Öffentliche Wagniskapitalgeber am aktivsten
Laut Report haben 982 Startups im 2. Halbjahr 2019 eine Finanzierungsrunde erhalten. Für diese Analyse wurden alle seit 2010 gegründeten Startups berücksichtigt. Die finanzierten Startups wurden überwiegend zwischen 2015 und 2019 gegründet und waren bei ihrer ersten Finanzierungsrunde im Schnitt 23 Monate alt. Unter den bekanntesten Startups waren Namen wie Tier Mobility und N26, welche im Zeitraum Anteile an elf bzw. acht verschiedene VCs abgaben. Der aktivste Wagniskapitalgeber war der aus Bundesmitteln mitgetragene High-Tech Gründerfonds mit 40 Investitionen im Halbjahr. Mit Abstand folgen HV Holtzbrinck Ventures, die IBB Beteiligungsgesellschaft und der Axel Springer & Porsche Accelerator APX. Startups im Bereich Gesundheit waren dabei für Investoren insgesamt am interessantesten.

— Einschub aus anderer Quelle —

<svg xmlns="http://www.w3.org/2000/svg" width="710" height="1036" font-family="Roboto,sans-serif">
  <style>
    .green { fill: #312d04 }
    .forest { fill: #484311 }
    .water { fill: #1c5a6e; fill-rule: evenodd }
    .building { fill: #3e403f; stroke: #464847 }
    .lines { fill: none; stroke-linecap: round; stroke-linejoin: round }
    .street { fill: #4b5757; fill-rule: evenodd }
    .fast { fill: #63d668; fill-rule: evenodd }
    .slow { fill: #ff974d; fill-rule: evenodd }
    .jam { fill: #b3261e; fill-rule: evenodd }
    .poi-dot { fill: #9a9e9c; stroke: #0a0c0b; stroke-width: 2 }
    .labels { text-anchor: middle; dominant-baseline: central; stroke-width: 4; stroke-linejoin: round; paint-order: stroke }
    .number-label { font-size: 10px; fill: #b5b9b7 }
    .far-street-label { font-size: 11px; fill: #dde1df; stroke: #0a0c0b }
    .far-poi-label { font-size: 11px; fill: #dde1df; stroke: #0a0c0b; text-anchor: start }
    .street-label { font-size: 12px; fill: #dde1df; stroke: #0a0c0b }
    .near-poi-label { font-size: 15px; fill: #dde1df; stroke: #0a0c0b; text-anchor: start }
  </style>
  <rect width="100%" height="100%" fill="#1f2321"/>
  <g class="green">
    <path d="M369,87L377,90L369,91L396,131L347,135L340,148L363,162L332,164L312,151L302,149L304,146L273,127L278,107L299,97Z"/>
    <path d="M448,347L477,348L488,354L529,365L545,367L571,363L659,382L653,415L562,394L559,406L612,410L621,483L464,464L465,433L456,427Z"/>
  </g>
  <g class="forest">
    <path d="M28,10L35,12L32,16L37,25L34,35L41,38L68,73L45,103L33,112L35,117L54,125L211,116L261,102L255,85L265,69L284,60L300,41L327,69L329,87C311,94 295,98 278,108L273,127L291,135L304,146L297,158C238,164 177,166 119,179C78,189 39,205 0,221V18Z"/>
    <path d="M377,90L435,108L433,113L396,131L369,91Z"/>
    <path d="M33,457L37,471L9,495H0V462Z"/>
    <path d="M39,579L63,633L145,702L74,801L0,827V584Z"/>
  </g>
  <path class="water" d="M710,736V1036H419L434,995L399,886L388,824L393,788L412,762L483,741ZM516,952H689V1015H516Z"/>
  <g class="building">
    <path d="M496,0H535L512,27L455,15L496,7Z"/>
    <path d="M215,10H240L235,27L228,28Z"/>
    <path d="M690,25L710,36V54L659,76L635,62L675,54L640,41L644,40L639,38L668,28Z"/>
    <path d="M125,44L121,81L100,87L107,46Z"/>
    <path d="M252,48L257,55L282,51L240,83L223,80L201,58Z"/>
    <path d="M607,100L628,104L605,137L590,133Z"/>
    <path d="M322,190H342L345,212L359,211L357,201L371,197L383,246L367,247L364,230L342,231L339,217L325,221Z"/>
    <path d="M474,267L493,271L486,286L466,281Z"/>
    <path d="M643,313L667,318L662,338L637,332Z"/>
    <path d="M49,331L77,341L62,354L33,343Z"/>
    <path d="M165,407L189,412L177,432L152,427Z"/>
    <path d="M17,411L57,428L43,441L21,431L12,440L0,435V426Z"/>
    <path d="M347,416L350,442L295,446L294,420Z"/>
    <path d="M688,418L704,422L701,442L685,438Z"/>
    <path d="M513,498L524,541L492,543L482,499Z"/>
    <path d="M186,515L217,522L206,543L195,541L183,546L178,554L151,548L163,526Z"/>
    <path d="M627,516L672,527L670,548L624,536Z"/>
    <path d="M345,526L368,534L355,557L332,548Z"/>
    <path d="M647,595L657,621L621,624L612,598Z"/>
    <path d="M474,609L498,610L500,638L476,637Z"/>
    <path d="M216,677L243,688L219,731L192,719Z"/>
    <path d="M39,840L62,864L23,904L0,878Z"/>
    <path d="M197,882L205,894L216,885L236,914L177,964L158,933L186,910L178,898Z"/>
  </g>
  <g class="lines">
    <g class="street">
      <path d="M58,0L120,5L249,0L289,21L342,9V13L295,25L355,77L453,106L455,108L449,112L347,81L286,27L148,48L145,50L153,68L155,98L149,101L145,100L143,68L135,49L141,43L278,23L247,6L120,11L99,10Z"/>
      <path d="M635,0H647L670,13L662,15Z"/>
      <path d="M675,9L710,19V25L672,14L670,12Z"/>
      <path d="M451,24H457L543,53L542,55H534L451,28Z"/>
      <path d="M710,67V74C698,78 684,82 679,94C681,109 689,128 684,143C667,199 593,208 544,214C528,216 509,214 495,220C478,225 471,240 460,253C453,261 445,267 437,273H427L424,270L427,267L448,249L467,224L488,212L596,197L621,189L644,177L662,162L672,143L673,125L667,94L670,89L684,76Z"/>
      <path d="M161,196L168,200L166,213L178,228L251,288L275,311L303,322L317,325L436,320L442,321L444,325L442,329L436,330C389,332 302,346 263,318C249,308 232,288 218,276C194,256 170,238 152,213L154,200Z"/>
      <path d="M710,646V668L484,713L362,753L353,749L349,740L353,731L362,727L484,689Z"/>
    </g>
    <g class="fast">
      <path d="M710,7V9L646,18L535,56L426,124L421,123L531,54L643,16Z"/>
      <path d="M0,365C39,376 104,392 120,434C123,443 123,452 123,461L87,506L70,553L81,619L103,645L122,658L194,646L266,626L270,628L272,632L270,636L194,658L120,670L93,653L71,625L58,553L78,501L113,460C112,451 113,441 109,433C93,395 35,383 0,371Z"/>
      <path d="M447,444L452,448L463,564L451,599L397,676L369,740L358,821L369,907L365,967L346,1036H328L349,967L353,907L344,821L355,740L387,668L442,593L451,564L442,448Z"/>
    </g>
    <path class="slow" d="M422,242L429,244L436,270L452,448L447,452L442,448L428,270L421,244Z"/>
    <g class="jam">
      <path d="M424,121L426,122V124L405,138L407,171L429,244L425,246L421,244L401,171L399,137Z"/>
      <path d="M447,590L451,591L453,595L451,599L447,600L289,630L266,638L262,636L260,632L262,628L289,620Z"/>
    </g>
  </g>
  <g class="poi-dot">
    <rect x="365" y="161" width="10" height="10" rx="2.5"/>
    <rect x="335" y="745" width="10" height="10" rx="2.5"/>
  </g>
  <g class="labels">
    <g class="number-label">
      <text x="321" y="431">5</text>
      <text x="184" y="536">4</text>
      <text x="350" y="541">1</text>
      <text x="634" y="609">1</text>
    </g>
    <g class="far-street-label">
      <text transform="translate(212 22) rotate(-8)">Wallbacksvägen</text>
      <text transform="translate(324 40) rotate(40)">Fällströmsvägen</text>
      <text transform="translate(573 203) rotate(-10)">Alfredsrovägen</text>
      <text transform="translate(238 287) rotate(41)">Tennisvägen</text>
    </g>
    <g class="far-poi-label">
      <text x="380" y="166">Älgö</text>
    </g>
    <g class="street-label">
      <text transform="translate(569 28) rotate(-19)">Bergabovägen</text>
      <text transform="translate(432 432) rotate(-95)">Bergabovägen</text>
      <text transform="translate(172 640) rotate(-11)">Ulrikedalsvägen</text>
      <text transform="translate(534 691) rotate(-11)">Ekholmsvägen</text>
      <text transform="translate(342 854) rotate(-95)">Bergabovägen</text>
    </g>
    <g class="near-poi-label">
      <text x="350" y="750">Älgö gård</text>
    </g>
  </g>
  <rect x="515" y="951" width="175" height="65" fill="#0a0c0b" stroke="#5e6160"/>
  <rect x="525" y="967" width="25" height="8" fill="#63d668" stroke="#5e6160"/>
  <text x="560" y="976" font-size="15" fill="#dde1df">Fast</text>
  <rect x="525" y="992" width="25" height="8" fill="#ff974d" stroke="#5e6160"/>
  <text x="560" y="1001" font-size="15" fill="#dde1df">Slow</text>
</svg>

Business Angels investieren am liebsten auswärts
Business Angels waren mit 74% die größte Gruppe innerhalb der insgesamt 2.941 aktiven Investoren im 2. Halbjahr 2019. Zwischen zwei und drei Angels waren durchschnittlich pro Runde dabei, wobei der Anteil mit 3,7 in Brandenburg am höchsten war. Dabei kommen dort fast alle beteiligten Angels aus anderen Bundesländern. Insgesamt finden knapp über die Hälfte aller Angel-Investitionen außerhalb ihres heimatlichen Bundeslandes statt. Die aktivsten Angels, wie z.B. die Flixbus-Gründer mit SEK Ventures, haben im in dieser Zeit in bis zu sechs verschiedene Startups investiert.
Ausländische Investoren glauben an deutsche FinTechs
Etwa 16 % der Investoren (457) kamen aus dem Ausland. Allen voran Speedinvest, Entrepreneur First und Howzat Partners, die jeweils fünf oder mehr deutsche Startups finanzierten. In den Bereichen FinTech, Gaming und Blockchain erhielten mehr als die Hälfte der finanzierten Startups Geld von ausländischen Investoren. Gänzlich ohne ausländisches Geld mussten Startups in den ohnehin gründungsschwachen Ländern Thüringen und Saarland auskommen.
Der auf den Daten von startupdetector beruhende Report soll von nun an jährlich erscheinen.